Gold, the ultimate bubble, but one that is far from bursting
Comment of the Day

September 29 2010

Commentary by Eoin Treacy

Gold, the ultimate bubble, but one that is far from bursting

This article by John Kemp for Reuters may be of interest to subscribers. Here is a section
In this world, gold is the ultimate bubble because apart from the cost of actually digging it out of the ground it has almost no real fundamentals other than price itself. Investors have been buying it precisely because the price has been going up and is expected to carry on rising. Rising prices have created their own demand. It is the ultimately reflexive investment.

Rising gold prices have encouraged investors to add gold to their portfolios and central banks to reverse a long-standing drift towards eliminating the low-yielding asset from their reserves and start adding it instead.

In a thoughtful research note, Deutsche Bank argues that "the gold market is still some way from displaying the characteristics of a bubble" (Commodities Quarterly, Sep 28). But using the Soros idea of a bubble as a process, rather than simply a frothy end-state, gold has already been a bubble for some time as an ever larger group of investors has climbed aboard, propelling prices higher.

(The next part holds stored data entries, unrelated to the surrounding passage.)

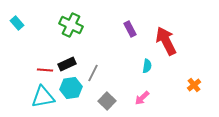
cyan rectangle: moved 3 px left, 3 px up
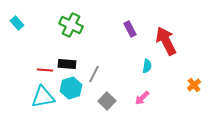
black rectangle: rotated 30 degrees clockwise
gray line: moved 1 px right, 1 px down
cyan hexagon: rotated 10 degrees counterclockwise
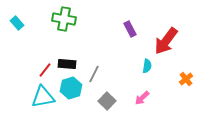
green cross: moved 7 px left, 6 px up; rotated 15 degrees counterclockwise
red arrow: rotated 116 degrees counterclockwise
red line: rotated 56 degrees counterclockwise
orange cross: moved 8 px left, 6 px up
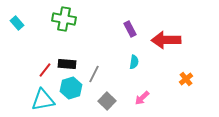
red arrow: moved 1 px up; rotated 52 degrees clockwise
cyan semicircle: moved 13 px left, 4 px up
cyan triangle: moved 3 px down
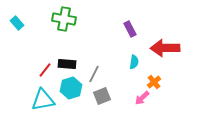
red arrow: moved 1 px left, 8 px down
orange cross: moved 32 px left, 3 px down
gray square: moved 5 px left, 5 px up; rotated 24 degrees clockwise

In an implicit acknowledgement of the role self-validating forces have played driving gold prices higher, one prominent gold analyst recently pointed out that gold still has the most compelling "narrative" of any investment.

In a research note, Barclays Capital explains "For analysts ... gold has traditionally been a tricky one due to its multiple roles as a commodity, currency, inflation hedge and hedge against credit risk and macroeconomic uncertainty. Gold is, in sum, more than a simple commodity, it's a hedge against fear" (Commodity Daily Briefing, Sep 23). Barclays might have added a hedge against deflation as well, another function cited by Deutsche Bank.

Eoin Treacy's view Investors are becoming increasingly aware of the competitive devaluation that major economies remain engaged in and can see that the purchasing power of their respective currencies is decreasing despite widespread threats of deflation. Gold hitting a new high is perhaps the most obvious signal yet that people are looking for a tangible store of value that cannot simply be printed. In tandem with slowing mine production, central bank hoarding, ultra low interest rates and a remarkably consistent uptrend, there is little evidence yet that the market is about to top out.

The NYSE Arca Goldbugs Index of un-hedged gold mines has been consolidating below the March 2008 peak for most of the year and has sustained a progression of higher reaction lows since July. It posted its highest closing value yesterday since the 2008 peak and a decline below 475 would be required to question scope for a successful upward break.

Of the larger gold mines, Newmont Mining is one of the better performers. It broke upwards to new highs in June but quickly pulled back and consolidated the advance. It has now rallied back above the psychological $60 level and a sustained move below $55 would now be required to question medium-term upside potential.

Cia De Mina Buenaventura broke upwards to new highs this week and a sustained move below the 200-day MA currently near $36.50 would be required to question medium-term uptrend consistency.

Newcrest broke upwards to new highs three weeks ago and has been consolidating in the region of the high since. Provided it holds at least half of its recent advance the medium-term upside can continue to be given the benefit of the doubt.

Higher growth companies such as Eldorado Gold continue to outperform. It remains in a consistent uptrend defined by an unbroken progression of higher reaction lows over almost 2 years. These would need to be taken out with a sustained move below $16 to question the integrity of the advance.

Randgold Resources broke upwards from the most recent consolidation last week and the low near $86 would need to be taken out to question medium-term uptrend consistency.

Centerra Gold broke upwards to new high ground three weeks ago and a clear downward dynamic would be required to check momentum beyond a brief pause.

Alamos Gold found support near the 200-day MA in July and hit a new closing high this week. A sustained move below $15 would be needed to question uptrend consistency.